=== Tekst ćwiczenia ===

Worlds '22: T1 melduje się finale mistrzostw świata!
Colin Young-Wolff/Riot Games

Worlds '22: T1 melduje się finale mistrzostw świata!

  • Dodał: Hubert Dondalski
  • Data publikacji: 30.10.2022, 02:39

Za nami pierwszy półfinał tegorocznej edycji mistrzostw świata w League of Legends. Po niesamowitej serii, pełnej dzikich walk drużynowych bilet do finału zgarnęło T1, które pokonało JD Gaming 3:1. Jest to pierwszy finał dla Fakera od 2017, gdzie jego drużyna przegrała w finale na Samsung Galaxy. Zwycięstwo T1 oznacza również jedno - będzie to pierwszy finał od 2017, w którym nie pojawi się chińska formacja.

=== Wyodrębnione wpisy ===

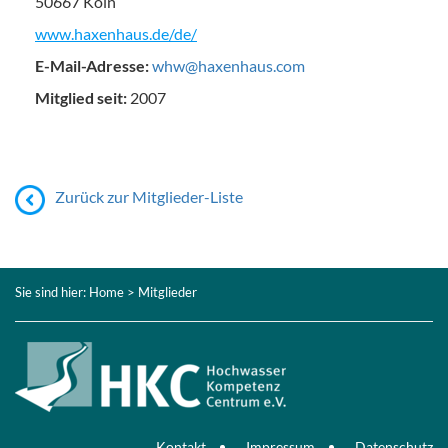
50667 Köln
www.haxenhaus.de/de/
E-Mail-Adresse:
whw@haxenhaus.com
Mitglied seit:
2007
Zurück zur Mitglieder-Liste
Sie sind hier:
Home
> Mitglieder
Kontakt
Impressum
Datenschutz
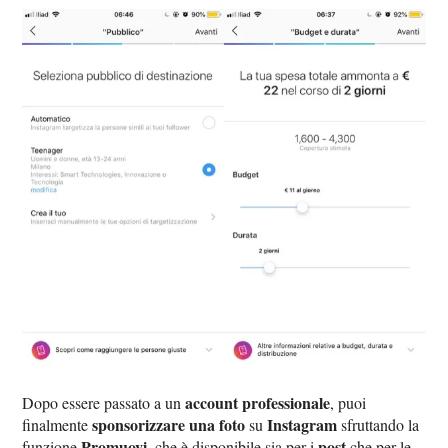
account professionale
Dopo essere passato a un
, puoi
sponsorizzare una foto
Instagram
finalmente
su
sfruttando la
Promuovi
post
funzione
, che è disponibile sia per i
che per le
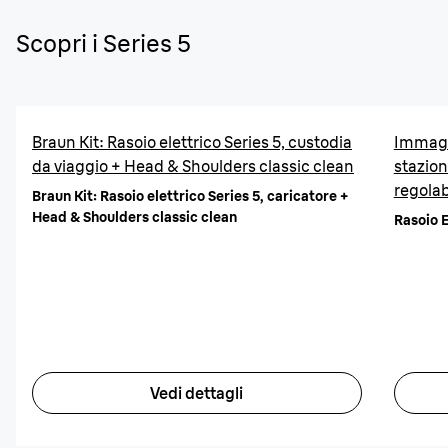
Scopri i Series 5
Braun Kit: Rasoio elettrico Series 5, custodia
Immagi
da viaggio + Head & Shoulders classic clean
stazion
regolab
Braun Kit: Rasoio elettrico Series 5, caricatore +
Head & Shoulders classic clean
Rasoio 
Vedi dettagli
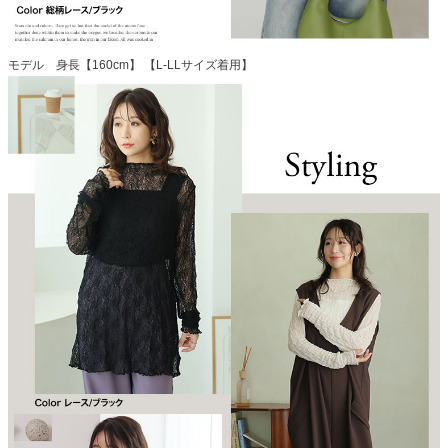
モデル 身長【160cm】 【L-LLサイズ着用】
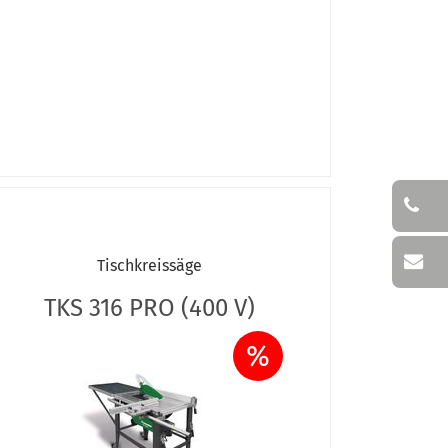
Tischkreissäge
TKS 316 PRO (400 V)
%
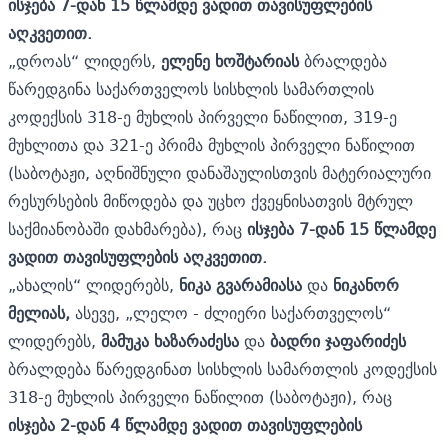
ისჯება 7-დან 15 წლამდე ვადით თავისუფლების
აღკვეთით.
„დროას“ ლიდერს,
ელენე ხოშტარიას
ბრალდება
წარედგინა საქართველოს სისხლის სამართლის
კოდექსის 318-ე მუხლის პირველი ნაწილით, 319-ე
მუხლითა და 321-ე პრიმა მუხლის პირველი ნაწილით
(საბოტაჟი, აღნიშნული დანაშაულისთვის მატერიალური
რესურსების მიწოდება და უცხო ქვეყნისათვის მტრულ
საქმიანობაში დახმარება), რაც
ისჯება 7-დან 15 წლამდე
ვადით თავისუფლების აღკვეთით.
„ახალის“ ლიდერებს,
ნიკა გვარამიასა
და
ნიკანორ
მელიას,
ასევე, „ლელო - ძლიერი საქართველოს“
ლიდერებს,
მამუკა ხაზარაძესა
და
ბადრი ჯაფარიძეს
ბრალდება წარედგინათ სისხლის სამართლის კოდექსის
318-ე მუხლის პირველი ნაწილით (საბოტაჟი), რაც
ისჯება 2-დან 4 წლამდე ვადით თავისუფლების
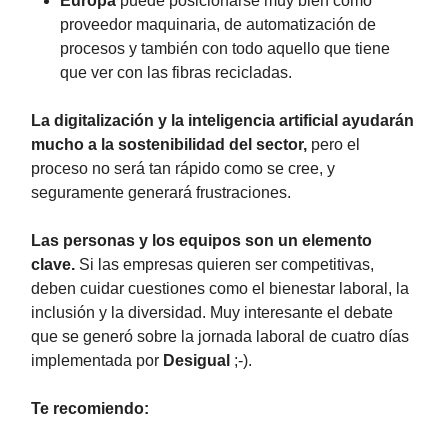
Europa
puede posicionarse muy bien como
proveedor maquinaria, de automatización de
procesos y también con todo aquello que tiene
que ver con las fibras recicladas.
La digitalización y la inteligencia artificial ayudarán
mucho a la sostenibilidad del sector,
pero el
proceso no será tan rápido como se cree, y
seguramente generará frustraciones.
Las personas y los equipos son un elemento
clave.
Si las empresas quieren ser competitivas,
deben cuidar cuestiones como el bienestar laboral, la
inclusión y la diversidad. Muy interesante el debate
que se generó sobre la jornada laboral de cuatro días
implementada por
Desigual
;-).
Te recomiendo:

===

*Zadania*:
a) Proszę ocenić, czy poniższe stwierdzenia są zgodne z tekstem ćwiczenia, odpowiadając przy każdym „tak” lub „nie” i przytaczając dosłownie rozstrzygające słowa tekstu. (i) T1 wygrało z JD Gaming 3:1. (ii) W 2017 roku drużyna Fakera zwyciężyła w finale. (iii) W tegorocznym finale wystąpi chińska formacja.
b) Proszę powtórzyć słowo w słowo fragment tekstu ćwiczenia, zaczynając od słów „Za nami pierwszy półfinał” i ciągnąc aż po słowa „się chińska formacja.”.

*Oczekiwane odpowiedzi*:
a)
(i) Tak: „bilet do finału zgarnęło T1, które pokonało JD Gaming 3:1”.
(ii) Nie: „jego drużyna przegrała w finale na Samsung Galaxy”.
(iii) Nie: „będzie to pierwszy finał od 2017, w którym nie pojawi się chińska formacja”.

b)
Za nami pierwszy półfinał tegorocznej edycji mistrzostw świata w League of Legends. Po niesamowitej serii, pełnej dzikich walk drużynowych bilet do finału zgarnęło T1, które pokonało JD Gaming 3:1. Jest to pierwszy finał dla Fakera od 2017, gdzie jego drużyna przegrała w finale na Samsung Galaxy. Zwycięstwo T1 oznacza również jedno - będzie to pierwszy finał od 2017, w którym nie pojawi się chińska formacja.